This is an archive of the discontinued LLVM Phabricator instance.

[analyzer] Differentiate lifetime extended temporaries
ClosedPublic

Authored by tomasz-kaminski-sonarsource on May 24 2023, 6:10 AM.

Details

Summary

This patch introduces a new CXXLifetimeExtendedObjectRegion as a representation
of the memory for the temporary object that is lifetime extended by the reference
to which they are bound.

This separation provides an ability to detect the use of dangling pointers
(either binding or dereference) in a robust manner.
For example, the ref is conditionally dangling in the following example:

template<typename T>
T const& select(bool cond, T const& t, T const& u) { return cond ? t : u; }

int const& le = Composite{}.x;
auto&& ref = select(cond, le, 10);

Before the change, regardless of the value of cond, the select() call would
have returned a temp_object region.
With the proposed change we would produce a (non-dangling) lifetime_extended_object
region with lifetime bound to le or a temp_object region for the dangling case.

We believe that such separation is desired, as such lifetime extended temporaries
are closer to the variables. For example, they may have a static storage duration
(this patch removes a static temporary region, which was an abomination).
We also think that alternative approaches are not viable.

While for some cases it may be possible to determine if the region is lifetime
extended by searching the parents of the initializer expr, this quickly becomes
complex in the presence of the conditions operators like this one:

Composite cc;
// Ternary produces prvalue 'int' which is extended, as branches differ in value category
auto&& x = cond ? Composite{}.x : cc.x;

// Ternary produces xvalue, and extends the Composite object
auto&& y = cond ? Composite{}.x : std::move(cc).x;

Finally, the lifetime of the CXXLifetimeExtendedObjectRegion is tied to the lifetime of
the corresponding variables, however, the "liveness" (or reachability) of the extending
variable does not imply the reachability of all symbols in the region.
In conclusion CXXLifetimeExtendedObjectRegion, in contrast to VarRegions, does not
need any special handling in SymReaper.

RFC: https://discourse.llvm.org/t/rfc-detecting-uses-of-dangling-references/70731

Diff Detail

Event Timeline

Herald added a project: Restricted Project. · View Herald Transcript
tomasz-kaminski-sonarsource requested review of this revision.May 24 2023, 6:10 AM
Herald added a project: Restricted Project. · View Herald TranscriptMay 24 2023, 6:10 AM
Herald added a subscriber: cfe-commits. · View Herald Transcript

Please leave a link in the summary to the RFC to discuss.

- _Problems to work on_
**A.** Answer these questions about the LLVM patch page, giving each answer on its own line marked like its question.
(i) What new region does the patch introduce to represent lifetime-extended temporaries?
(ii) What kind of region does the summary say the patch removes?
(iii) What does the final comment in the timeline ask to have added to the summary?
**B.** Carry the LLVM patch page forward from its last line, in the same style as its event timeline.

- _Entries provided_

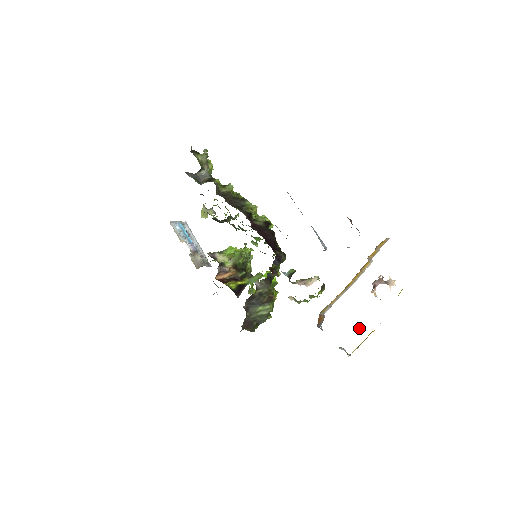
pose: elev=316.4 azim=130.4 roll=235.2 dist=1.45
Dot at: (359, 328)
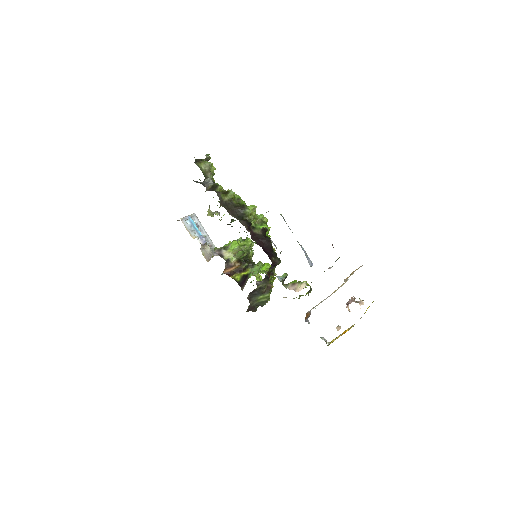
Dot at: (336, 328)
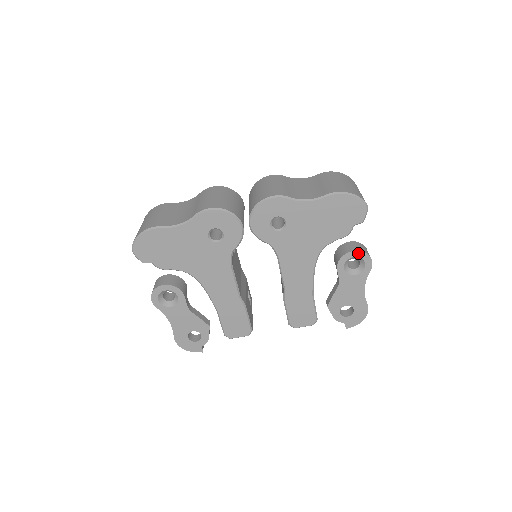
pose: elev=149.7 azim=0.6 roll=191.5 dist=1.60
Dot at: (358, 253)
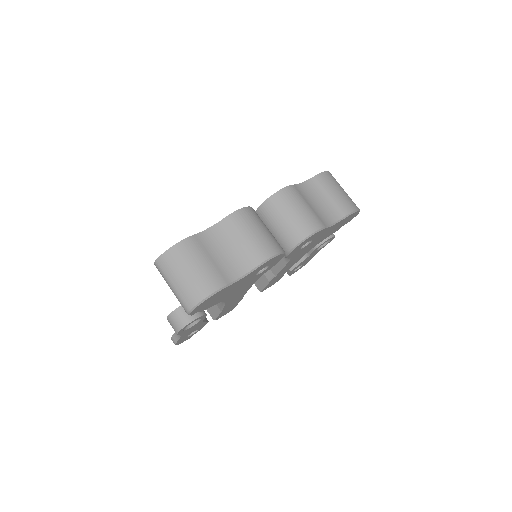
Dot at: occluded
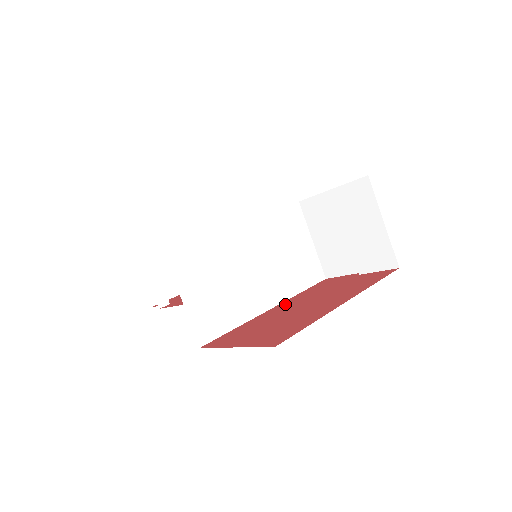
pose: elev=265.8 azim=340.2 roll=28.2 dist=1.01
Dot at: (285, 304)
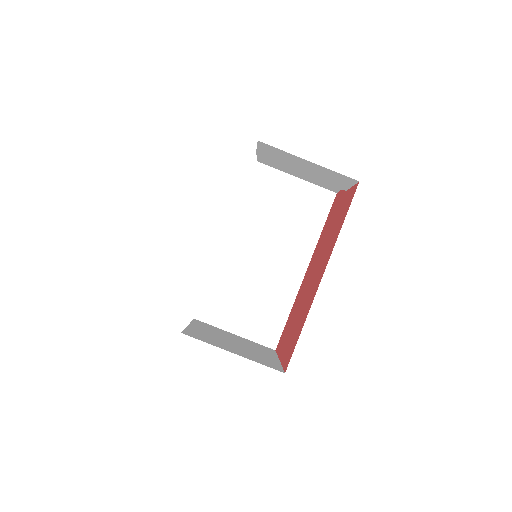
Dot at: (311, 263)
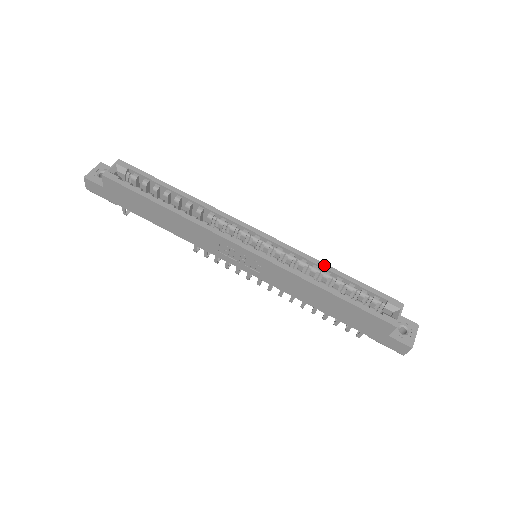
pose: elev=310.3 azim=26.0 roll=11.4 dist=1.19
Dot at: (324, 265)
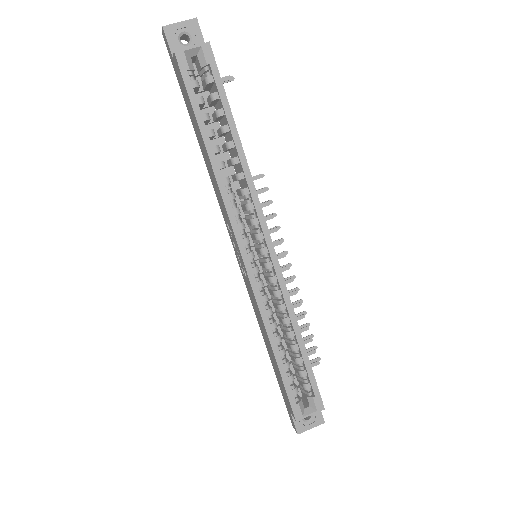
Dot at: (296, 326)
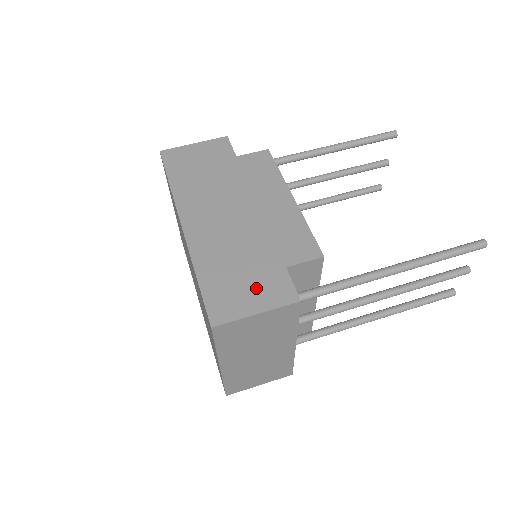
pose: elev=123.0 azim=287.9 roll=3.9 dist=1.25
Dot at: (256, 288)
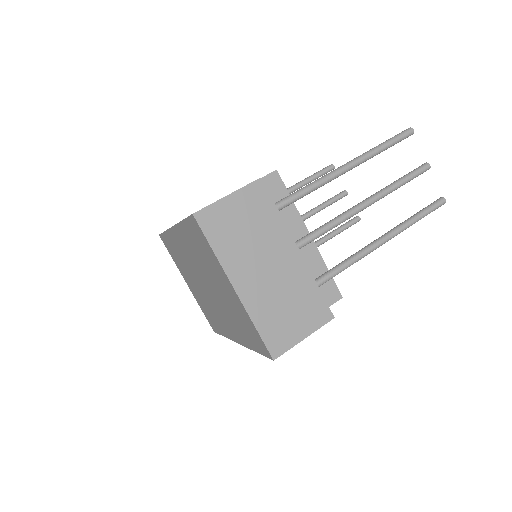
Dot at: occluded
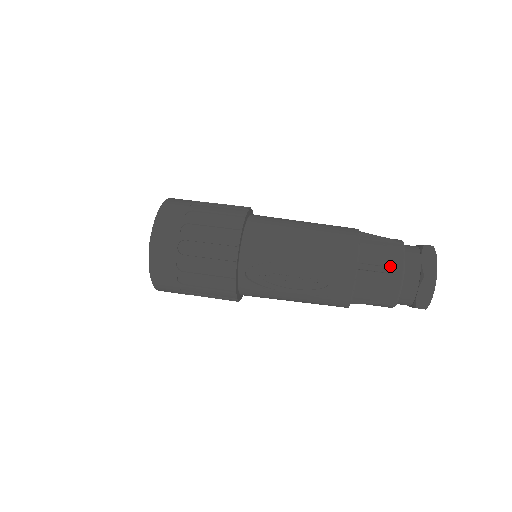
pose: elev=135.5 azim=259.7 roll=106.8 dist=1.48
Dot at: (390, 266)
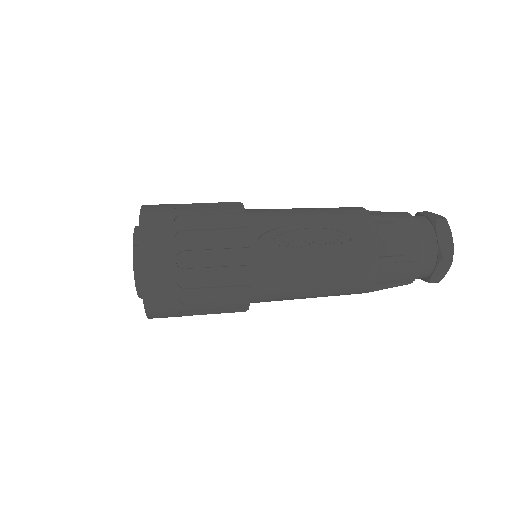
Dot at: (401, 218)
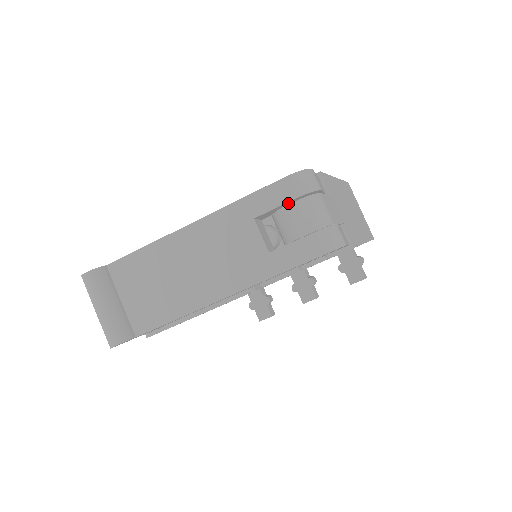
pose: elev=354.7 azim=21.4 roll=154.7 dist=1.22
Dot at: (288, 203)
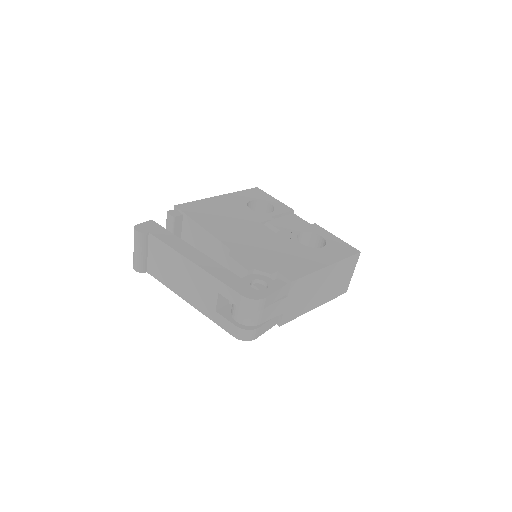
Dot at: occluded
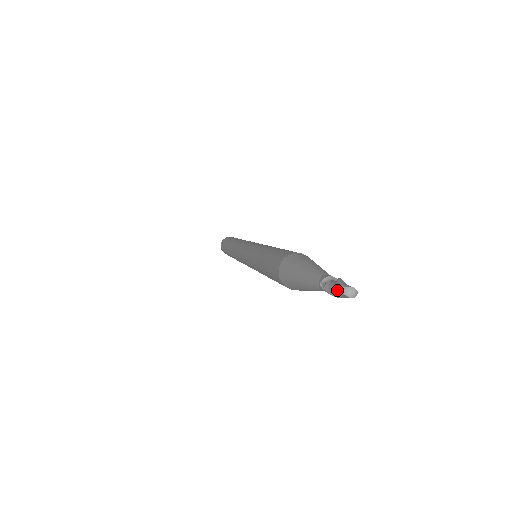
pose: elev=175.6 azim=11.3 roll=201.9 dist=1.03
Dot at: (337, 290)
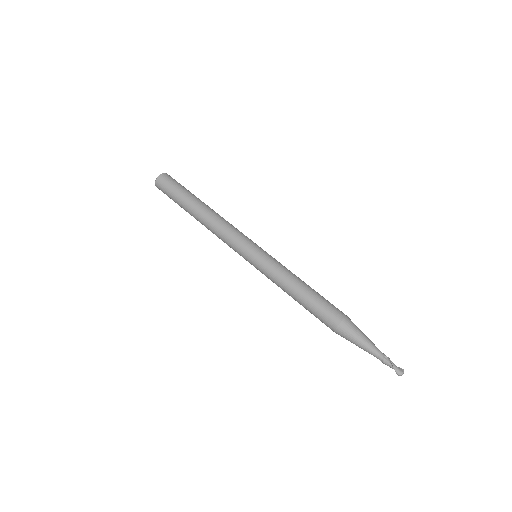
Dot at: occluded
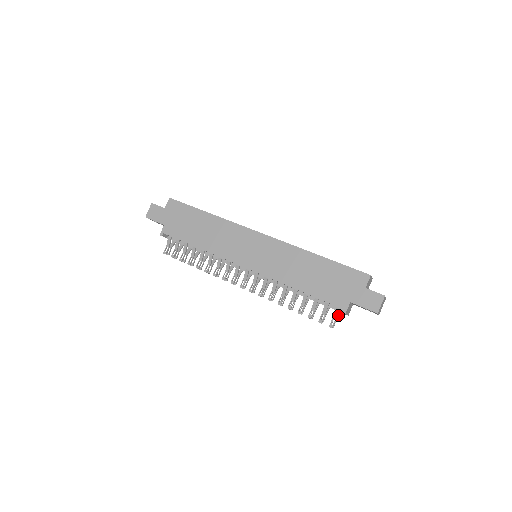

- _Responses for each task_
**A.**
(i) CXXLifetimeExtendedObjectRegion
(ii) A static temporary region
(iii) A link to the RFC for discussion

**B.**
I generally support the idea of a CXXLifetimeExtendedObj region, definitely cleaner than a CXXTempObjectRegion with static lifetime.

NoQ added a comment.May 25 2023, 3:27 PM

I totally support this! There's no reason why the region wouldn't carry such information.

This patch is surprisingly tiny, but this matches my grep observations: almost nothing in the static analyzer treats CXXTempObjectRegion specially. Even in case of live symbols/regions analysis, it simply relies on how temporary region is bound in the Store to the lifetime-extending reference, so it doesn't need to be handled explicitly.

I see that there's no change in MoveChecker which treats CXXTempObjectRegion specially, and I suspect it may start emitting more warnings after this patch, but I'm not sure if it's a good thing or a bad thing. Could be worth experimenting (eg. by analyzing LLVM itself, it has enough move semantics to demonstrate potential problems).

Do you have any preferences on creating a common base class for CXXTempObjectRegion and CXXLifetimeExtendedObjectRegion? Or, as an opposite extreme, simply add a nullable ExD field to CXXTempObjectRegion instead of making a new class? Both could save us some code when these regions do need to be treated uniformly, but it doesn't look like a popular situation to worry about.

I totally support this! There's no reason why the region wouldn't carry such information.

This patch is surprisingly tiny, but this matches my grep observations: almost nothing in the static analyzer treats CXXTempObjectRegion specially. Even in case of live symbols/regions analysis, it simply relies on how temporary region is bound in the Store to the lifetime-extending reference, so it doesn't need to be handled explicitly.

Indeed. However, I think that this could be a side product of CXXTempObjectRegion not representing actual short lived temporaries.

I see that there's no change in MoveChecker which treats CXXTempObjectRegion specially, and I suspect it may start emitting more warnings after this patch, but I'm not sure if it's a good thing or a bad thing. Could be worth experimenting (eg. by analyzing LLVM itself, it has enough move semantics to demonstrate potential problems).

I have performed our internal test, which includes LLVM, and it has no changes in the results due to this patch.
For the MoveChecker, after inspecting the code I believe that we should exclude only CXXTempObjectsRegions from that checker, as it is certainly possible to perform operations on moved from lifetime extended object.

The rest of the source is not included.